By Paul Gardner
MLS Commissioner Don Garber and his right hand man Nelson Rodriguez, plus Peter Walton, the chief of the newly minted U.S. referee body, PRO, might be
expected to issue an explanatory statement this week. They certainly should do so. But, of course, they won’t. They will keep their collective mouth shut, and carry on as though nothing untoward
had happened. But plenty untoward did happen, this weekend. In England.
Garber and Rodriguez are the men responsible for importing Walton, the English ex-referee who, it seems, is going
to bring about tremendous improvements in the standard of American refereeing. He is able to do that, you see, because of his nine years of experience refereeing in the English Premier League.
So there is an explanation needed: if English refereeing is so good, how come there were at least four decidedly dodgy decisions in the EPL this weekend? Poor decisions by top
officials that decisively affected the results of important games.
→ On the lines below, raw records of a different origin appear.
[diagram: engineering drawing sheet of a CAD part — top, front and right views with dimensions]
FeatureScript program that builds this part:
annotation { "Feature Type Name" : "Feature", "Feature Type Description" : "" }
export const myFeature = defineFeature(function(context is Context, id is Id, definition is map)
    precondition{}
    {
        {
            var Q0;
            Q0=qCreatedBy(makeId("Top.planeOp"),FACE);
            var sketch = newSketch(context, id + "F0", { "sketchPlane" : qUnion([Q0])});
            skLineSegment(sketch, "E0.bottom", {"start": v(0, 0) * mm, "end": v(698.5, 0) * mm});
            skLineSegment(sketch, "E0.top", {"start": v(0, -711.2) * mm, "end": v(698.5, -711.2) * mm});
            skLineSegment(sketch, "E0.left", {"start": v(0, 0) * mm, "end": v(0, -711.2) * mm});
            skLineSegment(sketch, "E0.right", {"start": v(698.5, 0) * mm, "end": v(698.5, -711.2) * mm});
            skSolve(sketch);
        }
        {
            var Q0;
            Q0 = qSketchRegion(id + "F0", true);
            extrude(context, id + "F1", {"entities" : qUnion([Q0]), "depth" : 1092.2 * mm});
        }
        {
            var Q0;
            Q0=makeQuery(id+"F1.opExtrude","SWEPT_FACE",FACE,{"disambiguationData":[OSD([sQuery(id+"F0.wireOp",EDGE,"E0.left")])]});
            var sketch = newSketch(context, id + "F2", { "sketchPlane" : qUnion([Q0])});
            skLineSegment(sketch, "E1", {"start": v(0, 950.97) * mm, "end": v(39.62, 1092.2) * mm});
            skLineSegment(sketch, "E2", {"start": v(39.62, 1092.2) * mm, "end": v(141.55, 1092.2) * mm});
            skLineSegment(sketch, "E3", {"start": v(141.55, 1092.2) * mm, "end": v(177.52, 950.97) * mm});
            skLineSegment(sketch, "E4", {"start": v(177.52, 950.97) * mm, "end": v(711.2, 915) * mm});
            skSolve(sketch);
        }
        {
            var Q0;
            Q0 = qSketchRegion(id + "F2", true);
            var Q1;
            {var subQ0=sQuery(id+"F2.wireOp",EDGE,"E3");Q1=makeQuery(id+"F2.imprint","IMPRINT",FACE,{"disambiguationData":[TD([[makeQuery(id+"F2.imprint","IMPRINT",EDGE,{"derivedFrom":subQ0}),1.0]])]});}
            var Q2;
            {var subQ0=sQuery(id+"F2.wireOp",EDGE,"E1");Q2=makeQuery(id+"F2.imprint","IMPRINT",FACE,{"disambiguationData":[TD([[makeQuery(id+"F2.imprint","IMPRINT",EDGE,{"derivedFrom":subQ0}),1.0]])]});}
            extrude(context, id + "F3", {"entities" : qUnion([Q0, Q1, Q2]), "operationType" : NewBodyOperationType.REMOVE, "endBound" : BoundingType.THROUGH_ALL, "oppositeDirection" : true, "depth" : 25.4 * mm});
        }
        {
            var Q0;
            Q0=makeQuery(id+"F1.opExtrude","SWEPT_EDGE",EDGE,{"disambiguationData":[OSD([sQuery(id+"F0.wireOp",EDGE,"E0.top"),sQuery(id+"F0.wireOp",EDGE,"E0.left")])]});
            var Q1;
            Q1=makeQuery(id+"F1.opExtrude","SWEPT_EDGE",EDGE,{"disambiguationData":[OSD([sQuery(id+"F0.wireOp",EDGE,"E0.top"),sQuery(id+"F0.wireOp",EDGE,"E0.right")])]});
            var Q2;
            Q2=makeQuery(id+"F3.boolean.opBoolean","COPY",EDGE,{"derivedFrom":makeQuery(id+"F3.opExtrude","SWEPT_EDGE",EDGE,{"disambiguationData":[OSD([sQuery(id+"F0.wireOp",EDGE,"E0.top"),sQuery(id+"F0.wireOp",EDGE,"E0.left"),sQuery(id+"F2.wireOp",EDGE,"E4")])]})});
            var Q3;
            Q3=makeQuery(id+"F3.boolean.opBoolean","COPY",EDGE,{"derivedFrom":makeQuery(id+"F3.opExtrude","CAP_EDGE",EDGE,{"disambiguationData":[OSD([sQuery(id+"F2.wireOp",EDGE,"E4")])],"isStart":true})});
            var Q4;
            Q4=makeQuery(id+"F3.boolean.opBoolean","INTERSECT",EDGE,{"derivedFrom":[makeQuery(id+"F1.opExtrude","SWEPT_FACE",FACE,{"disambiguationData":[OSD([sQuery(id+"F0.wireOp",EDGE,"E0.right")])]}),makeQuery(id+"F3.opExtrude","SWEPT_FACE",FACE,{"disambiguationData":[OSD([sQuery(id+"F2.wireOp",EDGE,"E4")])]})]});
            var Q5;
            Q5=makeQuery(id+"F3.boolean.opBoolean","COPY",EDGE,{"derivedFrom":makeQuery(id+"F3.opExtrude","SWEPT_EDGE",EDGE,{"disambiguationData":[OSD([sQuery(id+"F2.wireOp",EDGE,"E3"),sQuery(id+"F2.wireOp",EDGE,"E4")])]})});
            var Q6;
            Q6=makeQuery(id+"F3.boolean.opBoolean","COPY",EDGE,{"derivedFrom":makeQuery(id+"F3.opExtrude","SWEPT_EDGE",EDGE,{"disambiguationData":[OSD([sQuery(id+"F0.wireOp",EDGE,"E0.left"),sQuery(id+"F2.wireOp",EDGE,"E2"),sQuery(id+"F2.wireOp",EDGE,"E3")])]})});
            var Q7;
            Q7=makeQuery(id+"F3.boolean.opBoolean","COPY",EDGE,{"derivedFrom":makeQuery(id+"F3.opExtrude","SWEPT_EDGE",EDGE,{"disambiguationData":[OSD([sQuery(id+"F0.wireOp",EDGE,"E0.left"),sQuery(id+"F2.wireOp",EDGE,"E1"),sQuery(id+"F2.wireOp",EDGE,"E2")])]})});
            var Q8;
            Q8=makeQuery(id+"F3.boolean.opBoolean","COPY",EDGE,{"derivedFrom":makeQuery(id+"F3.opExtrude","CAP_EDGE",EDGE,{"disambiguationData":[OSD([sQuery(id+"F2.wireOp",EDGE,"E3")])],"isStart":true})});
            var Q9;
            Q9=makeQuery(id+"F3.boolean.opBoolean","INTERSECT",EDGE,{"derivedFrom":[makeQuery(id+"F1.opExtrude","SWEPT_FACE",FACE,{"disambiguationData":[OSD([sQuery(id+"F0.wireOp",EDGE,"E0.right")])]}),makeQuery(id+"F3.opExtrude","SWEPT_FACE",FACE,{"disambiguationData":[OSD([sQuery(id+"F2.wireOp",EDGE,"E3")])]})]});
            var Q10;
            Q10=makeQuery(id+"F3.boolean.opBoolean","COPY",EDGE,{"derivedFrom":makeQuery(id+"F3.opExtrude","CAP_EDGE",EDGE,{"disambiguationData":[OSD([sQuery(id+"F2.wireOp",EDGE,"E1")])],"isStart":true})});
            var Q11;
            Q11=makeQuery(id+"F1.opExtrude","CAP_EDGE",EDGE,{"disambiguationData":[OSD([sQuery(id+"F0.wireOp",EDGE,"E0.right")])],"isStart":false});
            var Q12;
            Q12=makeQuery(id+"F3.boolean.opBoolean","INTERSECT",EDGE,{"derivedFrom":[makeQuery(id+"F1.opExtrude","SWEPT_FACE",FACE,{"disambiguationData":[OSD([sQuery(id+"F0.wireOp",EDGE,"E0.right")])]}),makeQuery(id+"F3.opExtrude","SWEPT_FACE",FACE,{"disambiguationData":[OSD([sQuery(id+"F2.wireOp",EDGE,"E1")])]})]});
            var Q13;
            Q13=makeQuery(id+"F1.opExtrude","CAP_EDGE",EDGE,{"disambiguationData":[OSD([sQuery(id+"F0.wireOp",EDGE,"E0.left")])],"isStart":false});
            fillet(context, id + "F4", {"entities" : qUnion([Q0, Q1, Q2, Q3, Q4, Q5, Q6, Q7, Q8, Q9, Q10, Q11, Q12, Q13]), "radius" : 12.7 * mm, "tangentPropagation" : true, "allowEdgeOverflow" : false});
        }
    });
There is, as it happens, a perfectly straightforward statement that Garber & Co could make, one that would be
acceptable to everyone, even to me (well, nearly). They could state, simply, that EPL refereeing is like any other refereeing anywhere else in the world -- it has its good days and its bad days, and
this weekend it had a couple of bad days.
But you can be sure that such a statement will not be made. Why not? Because it would seriously undermine the decision they have made that
English refereeing is so much better than American. Hence the decision to fill a crucial position not with an American, but with Englishman, Peter Walton -- who has now brought in an English
assistant.
Their experience is entirely of English refereeing. So that is what we shall be getting from them. The weekend’s tidings from England confirm that this is not necessarily
good news.
Here’s a quick run-through of this weekend’s EPL refereeing misfeasances:
* Arsenal 1 Queens Park Rangers 0: Arsenal’s goalscorer Mikel Arteta
was clearly offside.
* Everton 2 Liverpool 2: A “winning goal” scored by Liverpool’s Luis Suarez disallowed, apparently for offside flagged by the assistant referee.
There was no offside. If the flag was not for offside, no one has yet worked out what it was for.
* Chelsea 2 Manchester United 3. ManU’s winning goal was scored by Chicharito, who
was clearly offside. He was racing back from an offside position (which is usually enough for an offside call) but didn’t make it anyway.
So we have two games won on goals that
should not have been allowed, and one game not won because of a goal that was wrongly disallowed.
There was more. Inevitably, given the current climate in English soccer, it
involved diving. After going down 0-2 to ManU, Chelsea got the score back to 2-2 early in the second half. Ten minutes later, Chelsea’s Branislav Ivanovic was red-carded -- correctly -- for
tripping Ashley Young as he broke away. Five minutes after that Fernando Torres got past ManU’s Jonny Evans, was tripped, went down -- and got yellow-carded for diving. His second yellow, so he
was ejected. Chelsea was down to nine men.
Referee Mark Clattenberg’s call on Torres was ludicrous. Torres was clearly tripped by Evans, whose tackle was way late and never got
anywhere near the ball. Evans later admitted that “there was contact, but not enough to bring him down.” ManU coach Alex Ferguson admitted that Evans “might have caught him,”
so you can be quite sure there was contact. And when Ferguson also admitted that Chicharito “might have been offside” on the winning goal, nothing more need be said.
Clattenberg’s far from glowing performance was further complicated when, after the game, Chelsea announced that it had made an official complaint about him using “inappropriate
language” to two Chelsea players. But it was Clattenberg’s actions during the game that were heavily criticized. Nobody went further in that criticism than Martin Samuel, the
Daily Mail’s No. 1 sports writer, with: “Sadly, Manchester United won here courtesy of one of the worst performances by a referee in Premier League history. In fact, make that the
worst.”
There you have it. It is not my intention to make out that this calamitous weekend proves that English referees are poor. It does no such thing. It merely demonstrates what
I said earlier -- that EPL refereeing, like any other refereeing anywhere else in the world, can have its good days and its bad days.
In one respect, though, the English have managed to
make matters much worse for themselves recently. Their obsession with diving has led to an increasing number of bad and stupid calls -- Clattenburg’s absurd carding of Torres being the latest,
and most glaring example.
In the light of this weekend’s happenings, I invite anyone from MLS, from Commissioner Garber downward, to use this column to explain just what it is that
makes English-style refereeing so attractive to them. Where, gentlemen, is the evidence that English refereeing is so much better than American refereeing?